Belfast Telegraph

Sunday 28 December 2014

Ireland coach Philip Doyle calls for belief in Irish revenge mission

Down time: Ireland players Grace Davitt and Ashleigh Baxter soak up the sights of Paris
Down time: Ireland players Grace Davitt and Ashleigh Baxter soak up the sights of Paris

Ireland coach Philip Doyle believes his charges have "unfinished business" to carry out with the English side they face in Wednesday's Women's World Cup semi-final.

They will be breaking new ground when they enter the Stade Jean Bouin – home of Stade Francais – but there is no talk of 'bonus territory' in the Irish camp, where the eyes are firmly on the prize of reaching the final for the first time.

Having rotated his team for Saturday's initially laboured but eventually comfortable 40-5 victory over Kazakhstan, Doyle has a full deck to choose from, with Heather O'Brien expected to overcome her finger injury to join the 25 other squad members in being available.

Ireland lost heavily to the old enemy during their Six Nations defence last February as the one-time world champions reasserted their traditional dominance in the fixture after being shocked at Ashbourne during the 2013 Grand Slam run.

However, Doyle believes the experience of taking on the English at Twickenham, beating Italy at the Aviva Stadium and running the gauntlet of 15,000 baying French fans at Pau two years ago will stand to his side when they enter the arena in front of a big crowd.

Having made history by securing their qualification early in the day, Fiona Coghlan and Co could sit back and watch the permutations work their way out as England went head to head with Canada.

For much of the day, it looked like they would meet the hosts in Paris, but a draw sent England into battle with Ireland. And the hurt of this year's reverse will help fuel their ambitions.

"We feel we have unfinished business with England from this year's Six Nations," Doyle admitted.

"We have a lot to prove to ourselves with regard to them. They have been at the forefront of women's rugby in the northern hemisphere, but France and Ireland have been catching up in recent years."

The English have reached the final of the last three World Cups, going down to New Zealand each time. Ireland's win over the Black Ferns left them with too much to do to qualify for the semi-finals and the elimination of the winner of the last four instalments of this trophy has opened the door for Canada, England and France as well as Ireland.
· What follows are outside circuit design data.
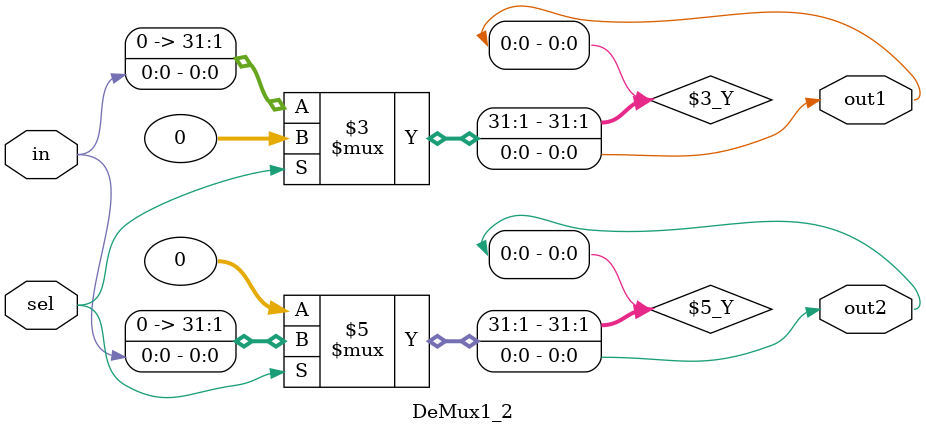
<source format=v>
`timescale 1ns / 1ps


module DeMux1_2 (
    sel,
    in,
    out1,
    out2
);
    parameter N=1;
    output [N-1:0] out1, out2;
    input [N-1:0] in;
    input sel;
    
    assign out1 = (~sel)?in:0;
    assign out2 = (sel)?in:0;
endmodule
</source>
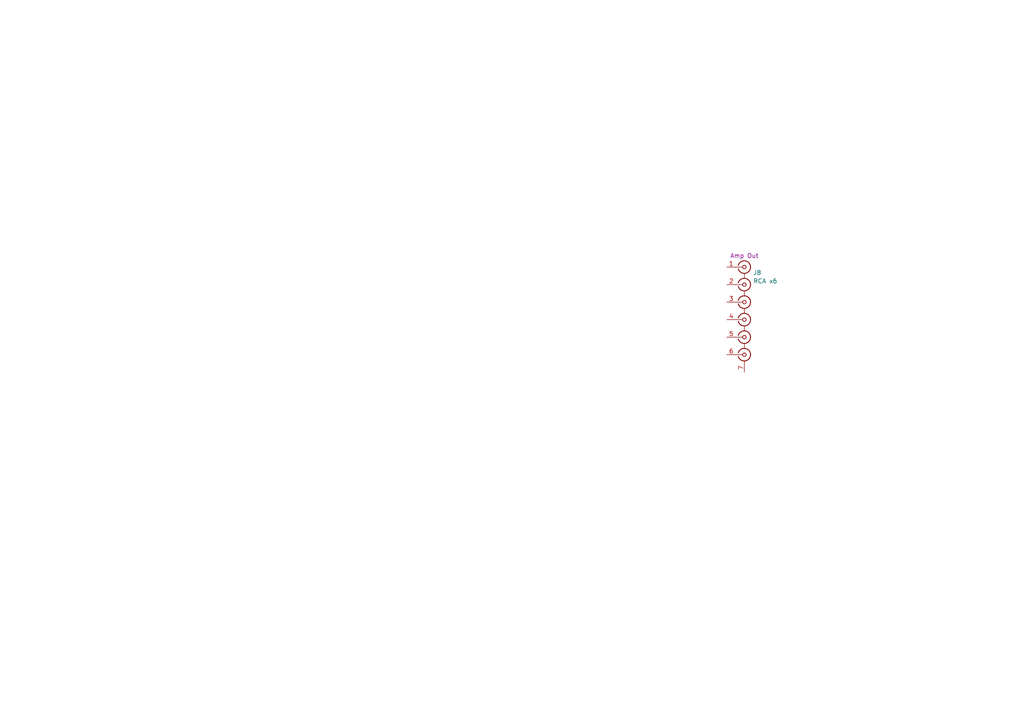
<source format=kicad_sch>
(kicad_sch
	(version 20250114)
	(generator "eeschema")
	(generator_version "9.0")
	(uuid "019a9f93-c6ab-4f50-a508-0f9c2bc64d13")
	(paper "A4")
	
	(symbol
		(lib_id "Connector:Conn_Coaxial_x2")
		(at 215.9 80.01 0)
		(unit 1)
		(exclude_from_sim no)
		(in_bom yes)
		(on_board yes)
		(dnp no)
		(uuid "812e0e81-f93d-4473-8380-ceb8a76a9ea2")
		(property "Reference" "J8"
			(at 218.4401 79.091 0)
			(effects
				(font
					(size 1.27 1.27)
				)
				(justify left)
			)
		)
		(property "Value" "RCA x6"
			(at 218.4401 81.5153 0)
			(effects
				(font
					(size 1.27 1.27)
				)
				(justify left)
			)
		)
		(property "Footprint" ""
			(at 215.9 82.55 0)
			(effects
				(font
					(size 1.27 1.27)
				)
				(hide yes)
			)
		)
		(property "Datasheet" "~"
			(at 215.9 82.55 0)
			(effects
				(font
					(size 1.27 1.27)
				)
				(hide yes)
			)
		)
		(property "Description" "double coaxial connector (BNC, SMA, SMB, SMC, Cinch/RCA, LEMO, ...)"
			(at 215.9 80.01 0)
			(effects
				(font
					(size 1.27 1.27)
				)
				(hide yes)
			)
		)
		(property "Name" "Amp Out"
			(at 215.9 74.168 0)
			(effects
				(font
					(size 1.27 1.27)
				)
			)
		)
		(pin "2"
			(uuid "734bcb17-0314-4825-b017-d306521995c1")
		)
		(pin "1"
			(uuid "2bc1f3a8-a7e6-4bd3-b8f3-c812dc652b3d")
		)
		(pin "3"
			(uuid "0b543ab1-6bad-4c52-8f4f-24219b92c423")
		)
		(pin "7"
			(uuid "9e4a703c-02ed-4342-89fe-af641cf52bf6")
		)
		(pin "6"
			(uuid "a7a0467d-0229-4d7f-877c-59b35f36c436")
		)
		(pin "5"
			(uuid "0743154c-3b16-4801-ae7c-f2378cca81f1")
		)
		(pin "4"
			(uuid "7ebe809e-facd-4198-a044-f6f2dc94afc5")
		)
		(instances
			(project "PilotAudioPanel"
				(path "/2de36a1b-eee5-458c-8325-256a7162eff5/99e3b4a6-d8f9-4980-bbca-376a4171c5ca"
					(reference "J8")
					(unit 1)
				)
			)
		)
	)
)

</source>
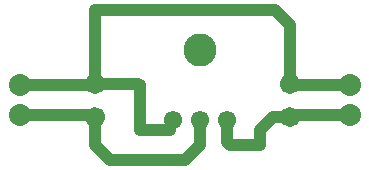
<source format=gbl>
G04 (created by PCBNEW (2013-07-07 BZR 4022)-stable) date 6/22/2014 4:32:44 PM*
%MOIN*%
G04 Gerber Fmt 3.4, Leading zero omitted, Abs format*
%FSLAX34Y34*%
G01*
G70*
G90*
G04 APERTURE LIST*
%ADD10C,0.00393701*%
%ADD11C,0.061*%
%ADD12C,0.1102*%
%ADD13C,0.0733*%
%ADD14C,0.067*%
%ADD15C,0.0394*%
%ADD16C,0.01*%
G04 APERTURE END LIST*
G54D10*
G54D11*
X18094Y-16181D03*
X19000Y-16181D03*
X19906Y-16181D03*
G54D12*
X19000Y-13819D03*
G54D13*
X13000Y-15000D03*
X13000Y-16000D03*
X24000Y-15000D03*
X24000Y-16000D03*
G54D14*
X15500Y-14950D03*
X15500Y-16050D03*
X22000Y-14950D03*
X22000Y-16050D03*
G54D15*
X22000Y-16050D02*
X21450Y-16050D01*
X21450Y-16050D02*
X21000Y-16500D01*
X21000Y-16500D02*
X21000Y-17000D01*
X21000Y-17000D02*
X20000Y-17000D01*
X20000Y-17000D02*
X19906Y-16906D01*
X19906Y-16906D02*
X19906Y-16181D01*
X24000Y-16000D02*
X22050Y-16000D01*
G54D16*
X22050Y-16000D02*
X22000Y-16050D01*
G54D15*
X22000Y-14950D02*
X22000Y-13000D01*
X15500Y-12500D02*
X15500Y-14950D01*
X21500Y-12500D02*
X15500Y-12500D01*
X22000Y-13000D02*
X21500Y-12500D01*
X24000Y-15000D02*
X22050Y-15000D01*
G54D16*
X22050Y-15000D02*
X22000Y-14950D01*
G54D15*
X15500Y-16050D02*
X15500Y-17000D01*
X15500Y-17000D02*
X16000Y-17500D01*
X16000Y-17500D02*
X18500Y-17500D01*
X18500Y-17500D02*
X19000Y-17000D01*
X19000Y-17000D02*
X19000Y-16181D01*
X15500Y-14950D02*
X16950Y-14950D01*
G54D16*
X16950Y-14950D02*
X17000Y-15000D01*
G54D15*
X17000Y-15000D02*
X17000Y-16500D01*
X17000Y-16500D02*
X18000Y-16500D01*
G54D16*
X18000Y-16500D02*
X18094Y-16181D01*
G54D15*
X13000Y-16000D02*
X15450Y-16000D01*
X15450Y-16000D02*
X15500Y-16050D01*
X13000Y-15000D02*
X15450Y-15000D01*
G54D16*
X15450Y-15000D02*
X15500Y-14950D01*
M02*

</source>
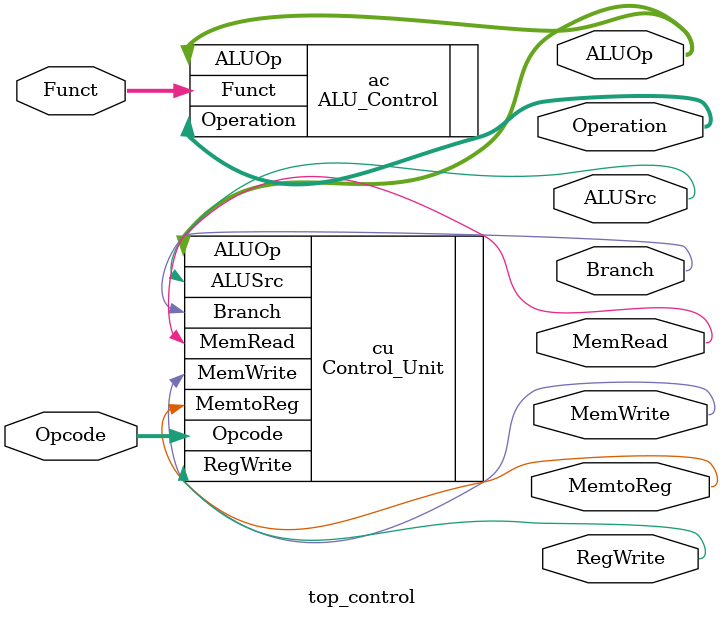
<source format=v>
module top_control
(
  input [6:0]Opcode,
  output wire Branch, MemRead, MemtoReg, MemWrite, ALUSrc, RegWrite,
  output wire [1:0] ALUOp,
  input [3:0] Funct,
  output wire [3:0] Operation
);

Control_Unit cu
(
  .Opcode(Opcode),
  .Branch(Branch),
  .MemRead(MemRead),
  .MemtoReg(MemtoReg),
  .MemWrite(MemWrite),
  .ALUSrc(ALUSrc),
  .RegWrite(RegWrite),
  .ALUOp(ALUOp)
);

ALU_Control ac
(
  .ALUOp(ALUOp),
  .Funct(Funct),
  .Operation(Operation)
);
endmodule

</source>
Given their record, England will fancy their chances, but while Ireland will respect them, Doyle is confident his charges can keep their run going.

"We're in the semi-final of the World Cup, there were always going to be three other brilliant teams at this stage.

"It is not an easy competition to win, you have to beat the best," said the coach, who steps down after the tournament.

"England have a massive amount of experience, they have never missed out on the semi-finals of a World Cup and won it during the 1990s.

"That's experience we don't have, they have a good set-piece and an excellent defensive line-out. They have a decent scrum, but Peter Bracken (Ireland's scrum coach) has been looking at how Canada caused them problems.

"They have plenty of gas, Katy McLean is excellent and really attacks the gain line. Their back row of Maggy Alphonsi, Heather Fisher and Sarah Hunter are all good players, but our back row have been leading by example and Claire Molloy has been outstanding and will relish that battle."

The message is clear: Ireland respect their opponents, but they are backing their own ability. Having beaten New Zealand, why wouldn't they?

Canada, who played out a high quality draw with England, meet top seeds France in Wednesday's other semi-final.